Среди этого чада Ромашов вдруг увидел совсем близко около себя чье-то лицо с искривленным кричащим ртом, которое ей сразу даже не узнал, — так оно было перековеркано и обезображено злобой. Это Николаев кричал ему, брызжа слюной и нервно дергая мускулами левой щеки под глазом:
— Сами позорите полк! Не смейте ничего говорить. Вы — и разные Назанские! Без году неделя!..
Кто-то осторожно тянул Ромашова назад. Он обернулся и узнал Бек-Агамалова, но, тотчас же отвернувшись, забыл о нем. Бледнея от того, что сию минуту произойдет, он сказал тихо «и хрипло, с измученной жалкой улыбкой:
— А при чем же здесь Назанский? Или у вас есть особые, таинственные причины быть им недовольным?

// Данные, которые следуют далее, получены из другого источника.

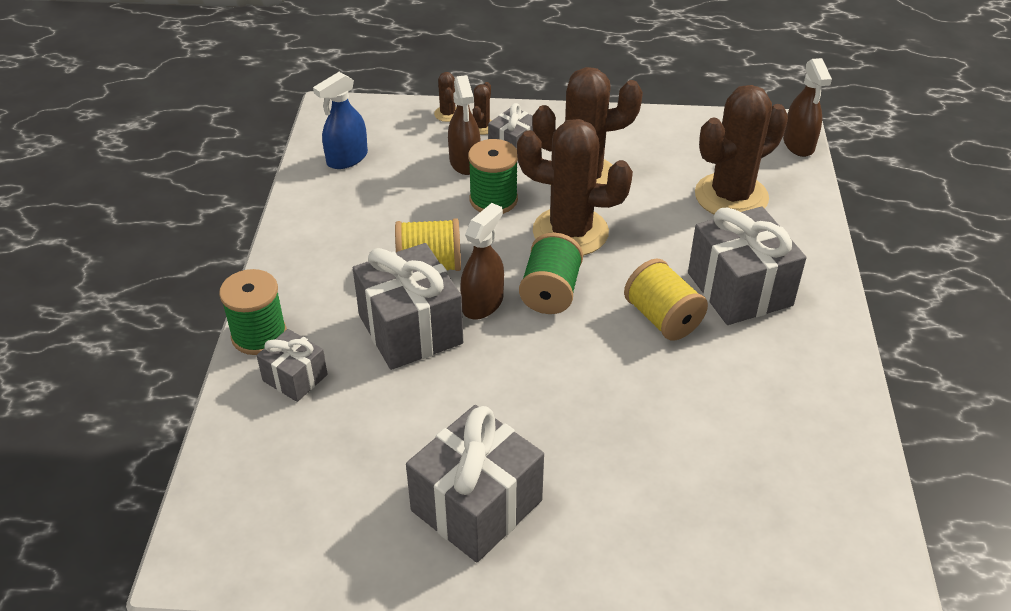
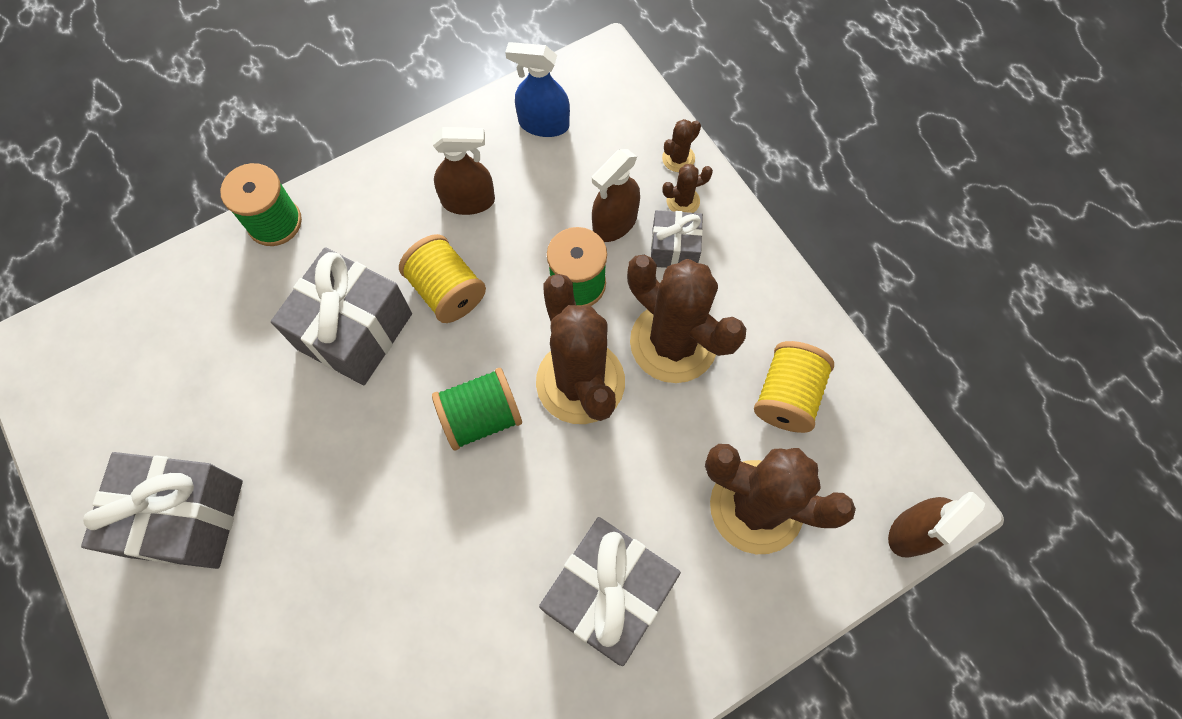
camera: 55 degrees right, 25 degrees up
(295, 378) = (244, 283): grey gift -> none
(483, 304) = (426, 368): brown spray bottle -> brown spray bottle (468, 201)
(662, 318) = (513, 542): yellow spool -> yellow spool (787, 396)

— Я вам в морду дам! Подлец, сволочь! — закричал Николаев высоким лающим голосом. — Хам!
Он резко замахнулся на Ромашова кулаком и сделал грозные глаза, но ударить не решался. У Ромашова в груди и в животе сделалось тоскливое, противное обморочное замирание. До сих пор он совсем не замечал, точно забыл, что в правой руке у него все время находится какой-то посторонний предмет. И вдруг быстрым, коротким движением он выплеснул в лицо Николаеву остатки пива из своего стакана.
В то же время вместе с мгновенной тупой болью белые яркие молнии брызнули из его левого глаза. С протяжным, звериным воем кинулся он на Николаева, и они оба грохнулись вниз, сплелись руками и ногами и покатились по полу, роняя стулья и глотая грязную, вонючую пыль. Они рвали, комкали и тискали друг друга, рыча и задыхаясь. Ромашов помнил, как случайно его пальцы попали в рот Николаеву за щеку и как он старался разорвать ему этот скользкий, противный, горячий рот… И он уже не чувствовал никакой боли, когда бился головой и локтями об пол в этой безумной борьбе.